*** Opening of Records for the task ***

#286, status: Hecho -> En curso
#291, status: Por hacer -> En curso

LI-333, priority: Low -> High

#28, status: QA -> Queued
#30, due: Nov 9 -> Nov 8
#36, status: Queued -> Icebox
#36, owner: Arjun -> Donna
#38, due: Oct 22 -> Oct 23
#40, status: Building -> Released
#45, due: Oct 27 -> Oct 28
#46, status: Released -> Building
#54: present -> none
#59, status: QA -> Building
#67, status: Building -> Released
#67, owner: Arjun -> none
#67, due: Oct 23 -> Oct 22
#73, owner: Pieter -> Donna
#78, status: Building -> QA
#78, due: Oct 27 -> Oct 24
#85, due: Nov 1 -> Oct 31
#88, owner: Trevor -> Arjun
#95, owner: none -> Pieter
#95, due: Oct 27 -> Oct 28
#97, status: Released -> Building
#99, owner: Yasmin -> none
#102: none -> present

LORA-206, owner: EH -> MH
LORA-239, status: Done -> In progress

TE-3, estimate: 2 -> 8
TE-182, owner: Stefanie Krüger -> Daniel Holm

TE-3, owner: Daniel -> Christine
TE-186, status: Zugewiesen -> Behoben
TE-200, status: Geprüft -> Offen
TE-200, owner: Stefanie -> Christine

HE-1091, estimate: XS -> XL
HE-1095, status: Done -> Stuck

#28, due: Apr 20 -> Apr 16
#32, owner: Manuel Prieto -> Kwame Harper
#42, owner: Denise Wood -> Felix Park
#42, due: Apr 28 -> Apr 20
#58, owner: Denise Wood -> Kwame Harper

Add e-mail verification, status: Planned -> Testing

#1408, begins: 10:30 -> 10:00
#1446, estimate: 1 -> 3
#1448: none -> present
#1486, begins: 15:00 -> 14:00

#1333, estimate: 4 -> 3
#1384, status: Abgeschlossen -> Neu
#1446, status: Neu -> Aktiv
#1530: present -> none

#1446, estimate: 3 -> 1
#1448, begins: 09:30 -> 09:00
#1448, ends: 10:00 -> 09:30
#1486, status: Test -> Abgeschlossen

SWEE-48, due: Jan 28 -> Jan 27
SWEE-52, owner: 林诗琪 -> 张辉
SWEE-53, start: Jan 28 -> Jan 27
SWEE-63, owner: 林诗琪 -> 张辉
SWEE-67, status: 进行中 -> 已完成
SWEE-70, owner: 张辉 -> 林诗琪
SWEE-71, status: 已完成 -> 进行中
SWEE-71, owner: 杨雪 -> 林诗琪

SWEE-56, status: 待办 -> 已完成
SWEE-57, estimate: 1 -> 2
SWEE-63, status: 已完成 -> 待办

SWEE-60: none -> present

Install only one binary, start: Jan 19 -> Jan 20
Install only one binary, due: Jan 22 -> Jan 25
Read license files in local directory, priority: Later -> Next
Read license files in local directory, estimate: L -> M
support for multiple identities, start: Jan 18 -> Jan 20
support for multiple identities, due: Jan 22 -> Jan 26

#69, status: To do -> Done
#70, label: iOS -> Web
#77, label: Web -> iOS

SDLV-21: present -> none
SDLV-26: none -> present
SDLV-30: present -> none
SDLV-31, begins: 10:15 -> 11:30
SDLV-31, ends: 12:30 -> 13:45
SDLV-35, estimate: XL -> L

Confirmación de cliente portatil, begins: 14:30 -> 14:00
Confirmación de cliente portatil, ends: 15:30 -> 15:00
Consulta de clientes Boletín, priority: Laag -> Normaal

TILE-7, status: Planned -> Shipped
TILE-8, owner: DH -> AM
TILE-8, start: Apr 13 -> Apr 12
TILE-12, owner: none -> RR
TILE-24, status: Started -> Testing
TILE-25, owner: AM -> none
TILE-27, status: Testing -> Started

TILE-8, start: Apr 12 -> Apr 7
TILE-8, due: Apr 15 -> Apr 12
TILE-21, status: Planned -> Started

*** Close of Records for the task ***

**Job item**
Return the span of lines in the data above that opens at the line with "LORA-239, status: Done -> In progress" and closes at the line with "#1446, status: Neu -> Aktiv", exactly, ends included, nothing else.

**Your response**
LORA-239, status: Done -> In progress

TE-3, estimate: 2 -> 8
TE-182, owner: Stefanie Krüger -> Daniel Holm

TE-3, owner: Daniel -> Christine
TE-186, status: Zugewiesen -> Behoben
TE-200, status: Geprüft -> Offen
TE-200, owner: Stefanie -> Christine

HE-1091, estimate: XS -> XL
HE-1095, status: Done -> Stuck

#28, due: Apr 20 -> Apr 16
#32, owner: Manuel Prieto -> Kwame Harper
#42, owner: Denise Wood -> Felix Park
#42, due: Apr 28 -> Apr 20
#58, owner: Denise Wood -> Kwame Harper

Add e-mail verification, status: Planned -> Testing

#1408, begins: 10:30 -> 10:00
#1446, estimate: 1 -> 3
#1448: none -> present
#1486, begins: 15:00 -> 14:00

#1333, estimate: 4 -> 3
#1384, status: Abgeschlossen -> Neu
#1446, status: Neu -> Aktiv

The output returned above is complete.